Monday, February 28, 2011

Happy Birthday, Baby Boy

(yes, this post is late. is anyone really surprised?)

Ian, you turned 2. How is it that you have been in my life, out of my womb, for that long already?

You grow and change so much each day. You still love biscuits and beans and blueberries and now we can add bacon to that list. Your favorite songs are Baby Bumblebee and Baa-Baa Black Sheep.* You love to take baths but hate to have your hair washed. Just recently you have become such a fan of trucks and trains.

When you were first born you were a carbon copy of your father, and now you are starting to look a little bit like me. Some facial expressions that you make remind me of photos taken when I was about 3 years old.

You never fail to say unexpected things that make me laugh. For your birthday you received a Leap Frog compuer. This, along with the Elmo camera, are your two constant companions right now. The computer says "Hi, Ian" when you turn it on. For a few days you just said "hi" in response. The other day, just after your bath you turned it on. "Hi, Ian" it said to you. "Hi. Mommy just cleaned my booty" you told the computer.

You play more independently now and will often sing or read your books to yourself. Going to bed is easier some nights and you tell us when you are ready to "rock a baby." You want to climb into the car yourself and often flop in like a fish and wiggle until you get where you need to go. Climbing is a favorite activity and you have no fear. I almost forgot --you love slides. We go to the park and you can wear us out.

Though you can severely frustrate me with your terrible twos, I love that I have you. I love wrestling in the floor with you and catching you reading to yourself. I love tickling your belly and making you giggle. I love the earnest expressions you have and that you finally want to walk and hold my hand.

Right now I am still one of your favorite people. I know that as you grow up (so quickly) that will begin to change. I'm going to hold on to your tiny, warm baby self as long as I can.

You will always be my baby boy.
Love,
Mama

*As I re-read this prior to posting I realized the alliteration going on in your life. I wonder what that means.

Thursday, February 3, 2011

I Am A Dry Creekbed

I did not hit my son. I did not. But part of me wanted to.

Instead, I yelled. That deep down from the belly guttral emission that is meant to get everyone's attention. And it did. Even Daddy came running.

I don't make a habit of yelling or even grunting at my child. But he is currently making a habit of hitting me. And often. Out of frustration, out of anger, out of confusion, out of the terrible twos. That night I was tired. So tired and I just wanted him to go to bed. To lay down and go to sleep so that I could have a little bit of time to unwind and then go to bed myself. He had other ideas.
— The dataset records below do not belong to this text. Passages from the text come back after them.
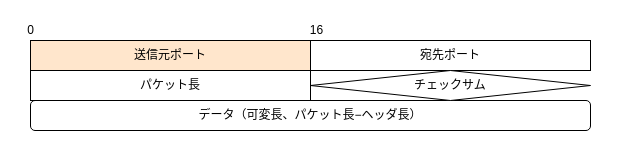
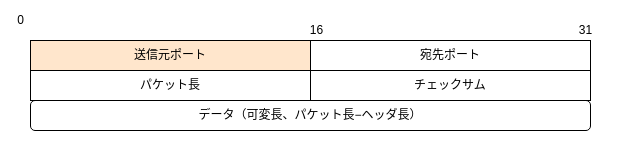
  <mxCell id="0" />
  <mxCell id="1" parent="0" />
  <mxCell id="2" value="送信元ポート" style="rounded=0;whiteSpace=wrap;html=1;fillColor=#ffe6cc;" vertex="1" parent="1"><mxGeometry x="30" y="40" width="280" height="30" as="geometry" /></mxCell>
  <mxCell id="3" value="宛先ポート" style="rounded=0;whiteSpace=wrap;html=1;" vertex="1" parent="1"><mxGeometry x="310" y="40" width="280" height="30" as="geometry" /></mxCell>
- <mxCell id="4" value="0" style="text;html=1;align=center;verticalAlign=middle;resizable=0;points=[];autosize=1;" vertex="1" parent="1"><mxGeometry x="20" y="20" width="20" height="20" as="geometry" /></mxCell>
+ <mxCell id="4" value="0" style="text;html=1;align=center;verticalAlign=middle;resizable=0;points=[];autosize=1;" vertex="1" parent="1"><mxGeometry x="10" y="10" width="20" height="20" as="geometry" /></mxCell>
  <mxCell id="5" value="16" style="text;html=1;align=center;verticalAlign=middle;resizable=0;points=[];autosize=1;" vertex="1" parent="1"><mxGeometry x="301" y="20" width="30" height="20" as="geometry" /></mxCell>
+ <mxCell id="6" value="31" style="text;html=1;align=center;verticalAlign=middle;resizable=0;points=[];autosize=1;" vertex="1" parent="1"><mxGeometry x="570" y="20" width="30" height="20" as="geometry" /></mxCell>
  <mxCell id="7" value="データ（可変長、パケット長−ヘッダ長）" style="whiteSpace=wrap;html=1;rounded=1;" vertex="1" parent="1"><mxGeometry x="30" y="100" width="560" height="30" as="geometry" /></mxCell>
  <mxCell id="8" value="パケット長" style="rounded=0;whiteSpace=wrap;html=1;" vertex="1" parent="1"><mxGeometry x="30" y="70" width="280" height="30" as="geometry" /></mxCell>
- <mxCell id="9" value="チェックサム" style="rhombus;whiteSpace=wrap;html=1;" vertex="1" parent="1"><mxGeometry x="310" y="70" width="280" height="30" as="geometry" /></mxCell>
+ <mxCell id="9" value="チェックサム" style="rounded=0;whiteSpace=wrap;html=1;" vertex="1" parent="1"><mxGeometry x="310" y="70" width="280" height="30" as="geometry" /></mxCell>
Poor baby jumped in my arms as I emitted this strange and primitive sound and then he cried harder. I realize I did myself no favors. I know better. Usually I can remain calm, take a deep breath, walk away even. That night I didn't hit just the wall, I barreled into it full steam, throttle wide open.

I have no excuse.

Would it have really hurt me to go back out to the couch and read with him for 10 minutes? No. Would it have hurt him to go to bed 10 or 15 minutes later? Nope. Worse was that his cry changed. It wasn't the I-don't-want-to-go-to-sleep cry, it became different. I knew it and yet I still hesitated to go into the room because I was angry at him. Daddy went in and found out his foot was stuck between the mattress and the railing. And didn't that make me feel like the bestest bitchy mom of the year?

So many things are a battle right now: getting dressed, having a bath, brushing teeth, getting in the car seat, getting out of the carseat, changing his diaper, sitting in the high chair at a restaurant, not having the exact food he wants, going to bed. I know he is growing and exploring and I try to let him make his own decisions and have a say in what he is doing (as much as an almost 2 year old can) and some days it just wears me out.

Sometimes I don't want to wait for him to be ready to get dressed; I need to get to work.
I want to eat a meal in a resaurant without him on my lap.
I don't want to read the Elmo book 12 times in a row.
I want to cook dinner without worrying I will spill something hot on him because he is under my feet.

Parenting is hard. I know that. I thought that yell would have deflated the balloon that was my frustrating rage. It didn't. My boiling well of ire continued into the next morning and flared when he would not get dressed. This time I walked away. But I'm still sitting here dreading the upcoming battle(s).

One of the best parts of my day is picking him up from daycare and having him come running at me full-tilt, arms open for a hug. I love that part of my day.

Today I am tired. Today I feel like I don't have anything else to give. My river of patience and understanding and committment to alternative parenting is dry. I feel like a dry creekbed, rocks gray and bare to the beating sun. And I have no idea what to do to get the water flowing again.